Ein Video des Auftritts kursiert im Internet. Britische Medien berichten, dass Brand auf der Aftershow-Party von einem Sicherheitsmann nach draußen begleitet worden sei. Glaubt man Brands Twitter-Account, kam es vor dem Rausschmiss noch zu einer kurzen Unterhaltung zwischen dem Komiker und "GQ"-Chef Dylan Jones. Der soll zu ihm gesagt haben: "Was du getan hast, war ein Affront gegen Hugo Boss". Und Brand antwortete: "Was Hugo Boss getan hat, war ein Affront gegen die Juden."

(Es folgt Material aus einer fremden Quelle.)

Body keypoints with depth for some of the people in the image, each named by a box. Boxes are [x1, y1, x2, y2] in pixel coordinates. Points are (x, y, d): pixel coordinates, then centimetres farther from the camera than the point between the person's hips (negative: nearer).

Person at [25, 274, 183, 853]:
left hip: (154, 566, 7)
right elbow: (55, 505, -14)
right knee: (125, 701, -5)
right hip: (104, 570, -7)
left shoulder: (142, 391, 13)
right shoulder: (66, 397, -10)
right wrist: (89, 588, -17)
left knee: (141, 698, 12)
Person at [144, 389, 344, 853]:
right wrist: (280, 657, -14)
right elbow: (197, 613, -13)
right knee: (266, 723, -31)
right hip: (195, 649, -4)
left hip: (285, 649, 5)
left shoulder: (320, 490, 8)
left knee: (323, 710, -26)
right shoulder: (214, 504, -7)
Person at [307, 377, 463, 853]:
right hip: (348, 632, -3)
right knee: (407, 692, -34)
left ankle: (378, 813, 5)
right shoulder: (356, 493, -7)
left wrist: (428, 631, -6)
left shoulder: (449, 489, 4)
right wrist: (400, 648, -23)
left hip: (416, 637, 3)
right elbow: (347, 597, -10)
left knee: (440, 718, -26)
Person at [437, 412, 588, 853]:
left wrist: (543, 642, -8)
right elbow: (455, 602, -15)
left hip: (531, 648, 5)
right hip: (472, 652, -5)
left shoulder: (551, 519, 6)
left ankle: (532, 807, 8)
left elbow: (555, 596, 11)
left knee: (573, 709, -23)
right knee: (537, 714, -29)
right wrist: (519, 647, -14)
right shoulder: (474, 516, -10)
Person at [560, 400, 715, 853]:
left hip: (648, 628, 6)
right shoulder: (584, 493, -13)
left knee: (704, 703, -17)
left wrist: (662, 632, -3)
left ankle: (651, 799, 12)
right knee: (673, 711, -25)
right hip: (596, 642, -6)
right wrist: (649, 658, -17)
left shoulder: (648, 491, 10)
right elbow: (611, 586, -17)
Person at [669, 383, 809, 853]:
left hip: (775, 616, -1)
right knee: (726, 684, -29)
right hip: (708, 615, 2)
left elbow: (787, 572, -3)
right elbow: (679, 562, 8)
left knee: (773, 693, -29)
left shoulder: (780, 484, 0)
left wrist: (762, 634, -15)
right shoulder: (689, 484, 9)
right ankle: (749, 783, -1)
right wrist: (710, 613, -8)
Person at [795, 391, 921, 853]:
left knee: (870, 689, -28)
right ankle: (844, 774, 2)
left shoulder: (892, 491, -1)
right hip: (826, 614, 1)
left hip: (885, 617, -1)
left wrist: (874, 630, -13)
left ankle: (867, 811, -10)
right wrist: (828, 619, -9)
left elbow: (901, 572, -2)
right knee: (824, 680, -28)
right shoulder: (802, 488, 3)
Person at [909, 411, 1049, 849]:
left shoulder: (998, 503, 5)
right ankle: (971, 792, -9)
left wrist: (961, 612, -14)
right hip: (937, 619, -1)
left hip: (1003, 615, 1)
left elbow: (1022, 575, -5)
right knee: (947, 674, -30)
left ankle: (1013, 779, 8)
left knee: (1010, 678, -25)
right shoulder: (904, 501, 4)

"Bild" nennt es "dumm", der "Guardian" ist amüsiert", und die "Daily Mail" findet es auf jeden Fall "schockierend". Und was meint Russell Brand zu all der Aufregung? Der lacht auf Twitter über einen Witz auf seine Kosten: Das Satire-Blatt "Daily Mash" hat einen Artikel veröffentlicht mit dem Titel "Russell Brand hat einen Mercedes benutzt - wie einst Hitler".

Don't mention the war

Dass Firmengründer Hugo Boss begeisterer Nazi war und seit spätestens 1932 Uniformen für SS, SA, die Hitlerjugend und andere Parteiorganisationen herstellte, ist seit langer Zeit bekannt und seit kurzer Zeit offiziell bestätigt. Weil die braune Vergangenheit immer wieder thematisiert wurde, hat das Unternehmen selbst forschen lassen und 2011 endlich einen Bericht veröffentlicht.

Möglicherweise hatte Brand aber noch etwas anderes im Sinn: 1999 hat das "GQ"-Magazin seinen ganz eigenen Nazi-Skandal fabriziert: In einer Liste der 200 bestangezogenen Männer des 20. Jahrhunderts standen neben Humphrey Bogart und JF Kennedy auch "die Nazis" und Feldmarschall Rommel.